Collected data
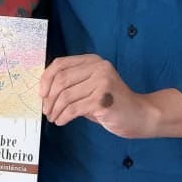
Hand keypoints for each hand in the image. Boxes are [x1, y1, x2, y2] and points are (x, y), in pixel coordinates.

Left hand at [39, 54, 154, 137]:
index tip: (41, 93)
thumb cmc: (112, 103)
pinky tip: (62, 121)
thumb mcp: (91, 87)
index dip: (46, 78)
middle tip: (46, 110)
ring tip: (54, 118)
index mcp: (93, 61)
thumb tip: (45, 92)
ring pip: (66, 96)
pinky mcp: (103, 100)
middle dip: (49, 98)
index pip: (61, 64)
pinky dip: (64, 116)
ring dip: (55, 110)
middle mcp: (98, 67)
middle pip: (61, 80)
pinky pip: (74, 108)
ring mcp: (102, 82)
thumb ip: (73, 84)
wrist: (140, 115)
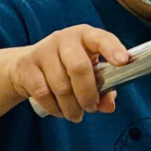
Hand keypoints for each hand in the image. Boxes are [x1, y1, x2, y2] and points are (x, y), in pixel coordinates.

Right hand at [8, 25, 131, 121]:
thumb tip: (108, 106)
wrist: (26, 67)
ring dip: (71, 107)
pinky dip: (54, 107)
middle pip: (79, 67)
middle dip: (88, 94)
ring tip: (76, 114)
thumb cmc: (66, 69)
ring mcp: (43, 50)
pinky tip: (59, 110)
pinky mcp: (26, 65)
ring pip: (61, 86)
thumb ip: (104, 90)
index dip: (113, 49)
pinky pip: (43, 93)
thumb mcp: (89, 75)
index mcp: (85, 36)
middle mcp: (64, 38)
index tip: (123, 61)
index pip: (101, 38)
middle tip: (90, 108)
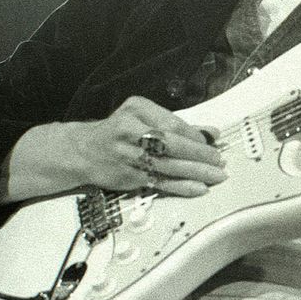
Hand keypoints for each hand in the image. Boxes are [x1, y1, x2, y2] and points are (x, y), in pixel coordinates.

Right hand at [0, 96, 226, 203]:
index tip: (213, 142)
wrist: (81, 150)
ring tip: (217, 176)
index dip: (194, 135)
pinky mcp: (127, 177)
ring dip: (195, 173)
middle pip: (170, 145)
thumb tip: (211, 133)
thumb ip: (175, 123)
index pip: (171, 123)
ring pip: (167, 166)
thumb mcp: (142, 115)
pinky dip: (181, 187)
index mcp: (135, 110)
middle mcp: (129, 132)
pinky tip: (198, 188)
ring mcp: (127, 156)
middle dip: (199, 155)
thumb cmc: (119, 129)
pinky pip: (159, 183)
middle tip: (219, 161)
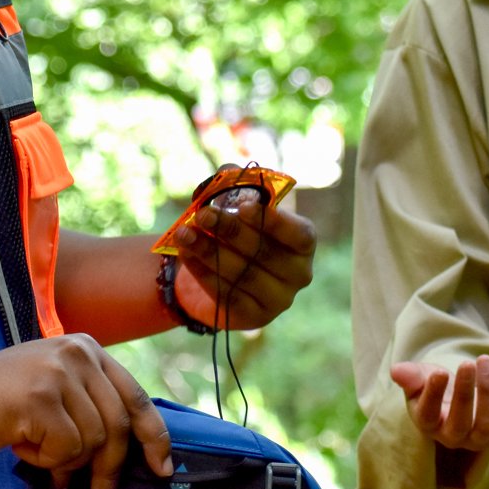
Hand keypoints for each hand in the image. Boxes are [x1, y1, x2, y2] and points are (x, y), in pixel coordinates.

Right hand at [0, 334, 170, 488]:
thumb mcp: (53, 389)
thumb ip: (88, 407)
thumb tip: (126, 455)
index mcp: (87, 348)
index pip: (136, 396)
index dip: (155, 436)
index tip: (163, 467)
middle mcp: (79, 353)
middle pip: (119, 425)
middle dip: (110, 470)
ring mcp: (59, 372)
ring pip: (92, 442)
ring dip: (65, 462)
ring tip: (36, 452)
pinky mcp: (41, 398)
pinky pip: (65, 450)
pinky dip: (45, 461)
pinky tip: (21, 444)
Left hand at [172, 184, 315, 330]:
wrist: (221, 272)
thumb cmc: (238, 230)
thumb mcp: (239, 204)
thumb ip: (237, 184)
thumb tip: (228, 171)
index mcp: (304, 242)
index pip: (299, 235)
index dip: (275, 222)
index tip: (245, 206)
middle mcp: (298, 274)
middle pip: (266, 253)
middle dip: (231, 231)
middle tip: (202, 215)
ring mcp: (278, 299)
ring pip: (243, 275)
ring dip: (209, 251)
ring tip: (184, 233)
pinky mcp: (254, 317)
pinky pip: (228, 295)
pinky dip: (204, 272)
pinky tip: (186, 254)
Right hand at [390, 355, 488, 451]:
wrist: (457, 396)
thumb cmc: (434, 385)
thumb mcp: (419, 378)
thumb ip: (409, 376)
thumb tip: (396, 371)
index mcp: (427, 423)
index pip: (428, 416)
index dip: (433, 395)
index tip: (439, 372)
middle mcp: (452, 437)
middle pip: (459, 423)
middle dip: (465, 392)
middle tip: (466, 363)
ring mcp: (477, 438)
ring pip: (485, 424)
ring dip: (487, 392)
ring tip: (484, 360)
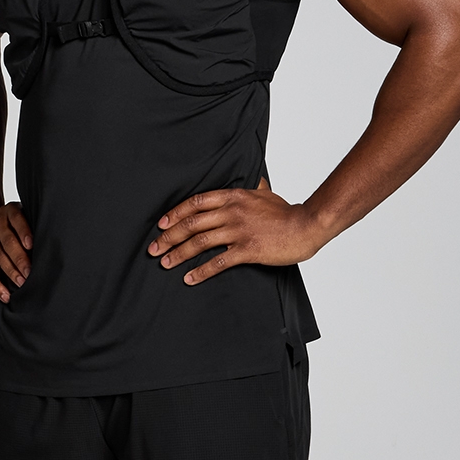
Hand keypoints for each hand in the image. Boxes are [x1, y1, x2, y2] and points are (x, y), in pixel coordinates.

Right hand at [0, 201, 31, 301]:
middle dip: (20, 259)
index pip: (18, 220)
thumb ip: (29, 229)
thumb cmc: (7, 224)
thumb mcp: (17, 218)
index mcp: (10, 212)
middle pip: (9, 242)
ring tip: (22, 284)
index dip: (24, 232)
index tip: (31, 245)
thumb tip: (48, 252)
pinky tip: (5, 294)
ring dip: (11, 272)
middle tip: (30, 273)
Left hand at [148, 179, 321, 284]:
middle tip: (154, 248)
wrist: (306, 226)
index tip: (162, 224)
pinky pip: (218, 261)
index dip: (175, 213)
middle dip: (169, 237)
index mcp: (233, 196)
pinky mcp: (247, 249)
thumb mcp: (265, 194)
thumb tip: (254, 181)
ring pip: (200, 242)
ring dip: (179, 254)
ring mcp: (239, 230)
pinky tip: (189, 278)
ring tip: (165, 263)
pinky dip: (201, 271)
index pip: (196, 202)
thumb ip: (253, 189)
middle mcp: (232, 211)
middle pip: (192, 223)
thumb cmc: (286, 213)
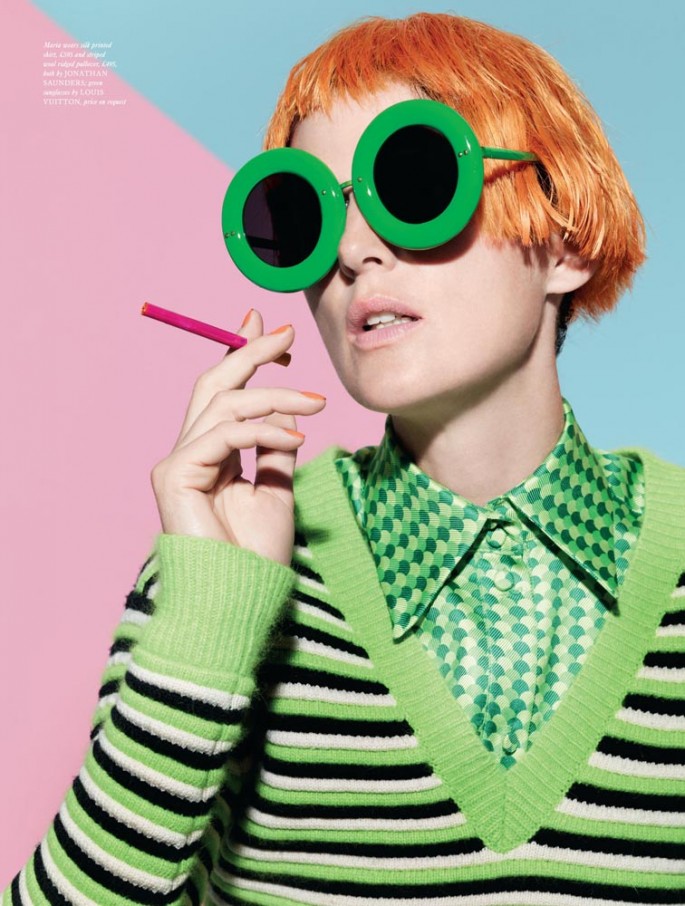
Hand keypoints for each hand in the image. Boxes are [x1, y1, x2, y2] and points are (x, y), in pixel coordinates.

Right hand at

◆ Task to carry out
Provide the lines again, unchanged, from where the data above begins through the line containing "thumb ip: (175, 123)", both ends included, omitting pictures and adding nothing.

◆ Reply to the exercise
Hand keypoints for each hand in the image. Boxes are [x1, y1, x2, y2] and points are (x, y), in pixel coordinates.

Left hand at [39, 54, 154, 137]:
index tip: (41, 93)
thumb cmc: (112, 103)
pinky tip: (62, 121)
thumb mcp: (91, 87)
index dip: (46, 78)
middle tip: (46, 110)
ring tip: (54, 118)
index mcp: (93, 61)
thumb tip: (45, 92)
ring pip: (66, 96)
pinky mcp: (103, 100)
middle dip: (49, 98)
index pip: (61, 64)
pinky dip: (64, 116)
ring dip: (55, 110)
middle mcp: (98, 67)
middle pip: (61, 80)
pinky pip: (74, 108)
ring mcp: (102, 82)
thumb ip: (73, 84)
wrist: (140, 115)
Hand keypoints for each hand in the image. Boxes are [x1, y1, x2, y2] and points are (x, y), in pixel coordinates.

Right hand at [8, 25, 131, 121]:
thumb tip: (108, 106)
wrist: (26, 67)
ring dip: (71, 107)
pinky dip: (54, 107)
middle pip: (79, 67)
middle dip: (88, 94)
ring tip: (76, 114)
thumb cmc: (66, 69)
ring mcp: (43, 50)
pinky tip: (59, 110)
pinky mcp: (26, 65)
ring pip: (61, 86)
thumb ip: (104, 90)
index dip: (113, 49)
pinky pip: (43, 93)
thumb mcp: (89, 75)
index mcp: (85, 36)
middle mcp: (64, 38)
index tip: (123, 61)
index pip: (101, 38)
middle tip: (90, 108)
Hand keypoints for each hand in the image. Boxes are [x1, y1, x2, y2] and points are (x, y), in pixel coordinates.

Right hand at [0, 96, 226, 203]:
index tip: (213, 142)
wrist: (81, 150)
ring tip: (217, 176)
index dip: (194, 135)
pinky mcp: (127, 177)
ring dip: (195, 173)
middle pip: (170, 145)
thumb tip: (211, 133)
thumb ip: (175, 123)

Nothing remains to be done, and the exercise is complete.